About Bodrum beaches
Bodrum is the major resort and most attractive town on Turkey’s Aegean Coast. The centre has been heavily developed for European tourists since it was ‘discovered’ in the 1970s, but despite this, and heavy summer crowds, it retains (at least for first-time visitors) an exotic Turkish atmosphere with plenty of visual interest and excitement. The splendid Crusader Castle of St Peter is the dominant landmark in this low-rise whitewashed Mediterranean scene while traditional wooden Turkish sailing boats grace the busy harbour.
Despite its seaside position, Bodrum is not a beach resort. A dolmuş (minibus) service goes to the nearby sand-and-shingle beaches at Gumbet, 3km (2 miles), and Bitez, 7km (4.5 miles) away, which are renowned for their windsurfing conditions.
Beyond the beach:
Bodrum is the site of the Mausoleum, one of the Seven Wonders of the Ancient World. Only a few fragments now remain but curiosity alone leads many people here. More worthwhile is the Castle of St Peter with great sea views, an interesting Byzantine shipwreck hall and spooky dungeons. Bodrum Amphitheatre, which once held up to 13,000, is another structure accredited to the reign of King Mausolus. Situated on the hillside overlooking the resort, it offers the classic picture postcard views over the castle and harbour. A ‘Blue Cruise’ – sailing along the Turkish coastline on a beautifully crafted Turkish gulet, is an essential part of a Turkish holiday, even if it is only for a few hours. If you have a few days to spare, sign on for an extended voyage – perhaps calling at a Greek island or two en route.

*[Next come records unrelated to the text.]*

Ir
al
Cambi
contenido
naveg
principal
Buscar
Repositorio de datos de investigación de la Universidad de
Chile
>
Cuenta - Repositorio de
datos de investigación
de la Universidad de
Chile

If you have young children in tow you’ll probably be better off based at the beach resort of Gumbet, though this lacks the atmosphere and bustle of Bodrum. Exploring the Castle of St Peter is a must but beware that the horror exhibition in the dungeons is unsuitable for small children.
Tucked away in the bays of the Bodrum peninsula are a number of attractive villages a few minutes away by dolmuş. A favourite is sleepy Gümüşlük, which partly occupies the site of the ancient harbour city of Myndos. It has a very picturesque row of waterside restaurants which are reputed to serve the best fish in the region.
The 2,000-year old picture-postcard ruins of Ephesus, the Roman capital of Asia, make up one of the world’s best preserved cities from antiquity. The adjacent Selçuk Archaeological Museum is an excellent complement to the site. Ephesus is around two and a half hours driving time from Bodrum. The fairy-tale dazzling white petrified (calcified) waterfalls of Pamukkale is one of Turkey’s most beautiful and spectacular natural sites. It’s a three-hour drive from Bodrum. Make sure your excursion includes a swim in Cleopatra’s Pool (35°C/95°F) among tumbled Classical columns and other monumental debris. Immediately adjacent to Pamukkale is the ruined city of Hierapolis, famous for its necropolis. This is one of the best preserved ancient cemeteries in the country. You can leave Turkey altogether by taking a ferry (50 minutes) for the day trip to Kos, or hydrofoil (2 hours) to Rhodes.
For excellent Turkish dining with a great view over the marina try the Roof Marine restaurant at the Marina Yacht Club.